Prior to the global pandemic, the OTT, CTV, and video format advertising market was expected to reach $5 billion this year. Of course, 2020 has seen practically every business having to adapt to a ‘new normal’ and operate under a new and unexpected business landscape. But even under the current conditions, Amazon’s expansion of its use of its DSP could be exactly what marketers need to succeed.
Worldwide marketing is struggling. The Interactive Advertising Bureau (IAB) reports that, on the whole, digital ad spending is down by one third for Q2. Naturally, given business closures, pay cuts, and job losses, consumer spending is down, too. However, this doesn’t mean that marketers should pause all campaigns. Instead, it means that advertisers need to shift their focus from sales to prioritising online brand awareness.
As a result of Government-mandated ‘stay at home’ orders, an increasing number of people are spending more time at home. Apple, a company cited to be a potential partner for streaming CTV advertising through the Amazon DSP in the future, experienced a notable reduction in device sales following the COVID-19 outbreak.

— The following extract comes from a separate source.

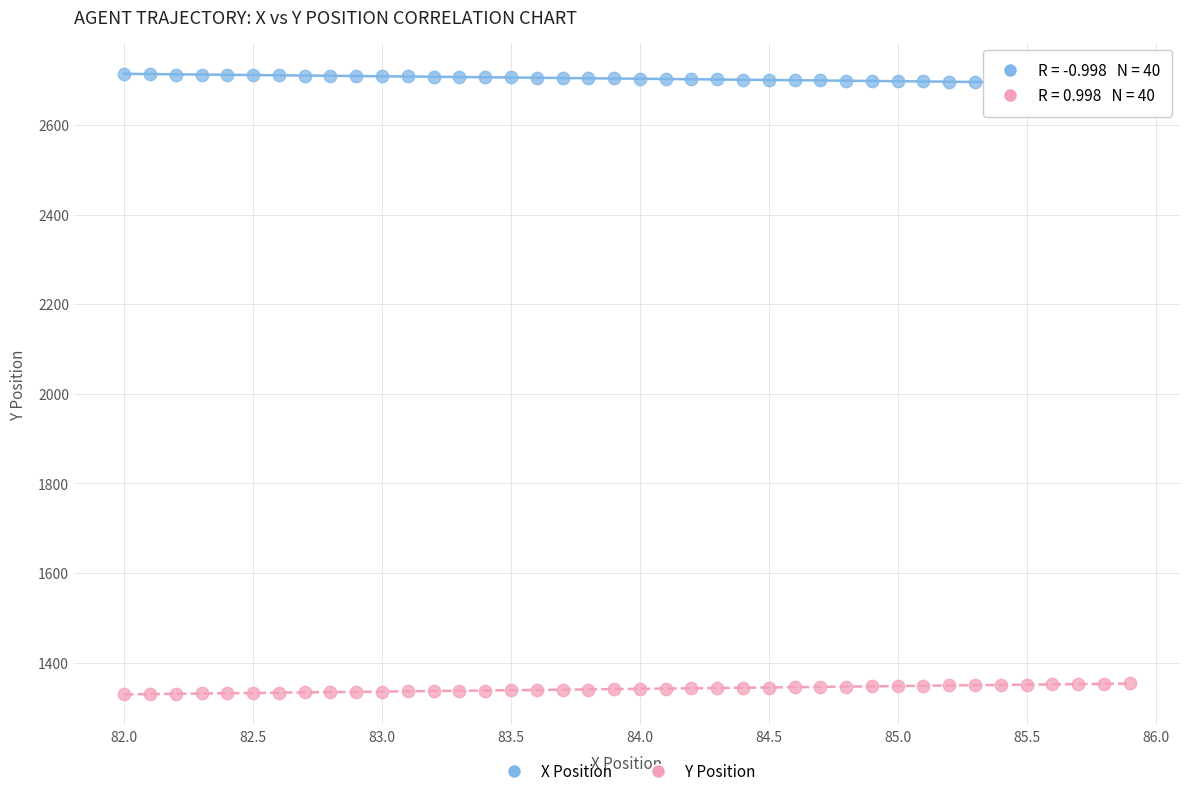

Which series contains the highest Y value?

X Position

However, overall sales for Apple increased from $58 billion in 2019 to $58.3 billion in 2020, and far exceeded expectations of $54.6 billion. The reason? Apple saw “a record for streaming” according to CEO Tim Cook, as a direct result of more people being home.
Even before the Coronavirus crisis, it had been reported that 60% of adults used streaming services to watch TV. At a time when retail sales are down, yet media consumption is up, Amazon’s DSP – and more importantly, the use of its DSP to expand into other formats such as video and streaming – can be one of the most effective ways to maintain and build brand awareness, creating a strong, loyal, and engaged audience base ready for when consumer behaviour begins to edge back to 2019 levels… and then grows further.
The increase in ad format offerings from Amazon’s DSP could not be better timed. Itself a natural progression, similar to how media has been consumed online (text-and-image based, in-line video, streaming video), the recent addition of streaming media outlets as an advertising destination is the next logical step.
The rise of stay-at home orders to combat the spread of Coronavirus is shrinking the retail sector due to consumers being unable to shop in physical outlets, while expanding the online video streaming market as people seek to entertain themselves and their families at home.
These same orders are prompting advertisers to pivot their advertising campaigns away from sales pitches and into brand awareness, and Amazon’s DSP expansion places it perfectly to allow advertisers to reach audiences where they are now.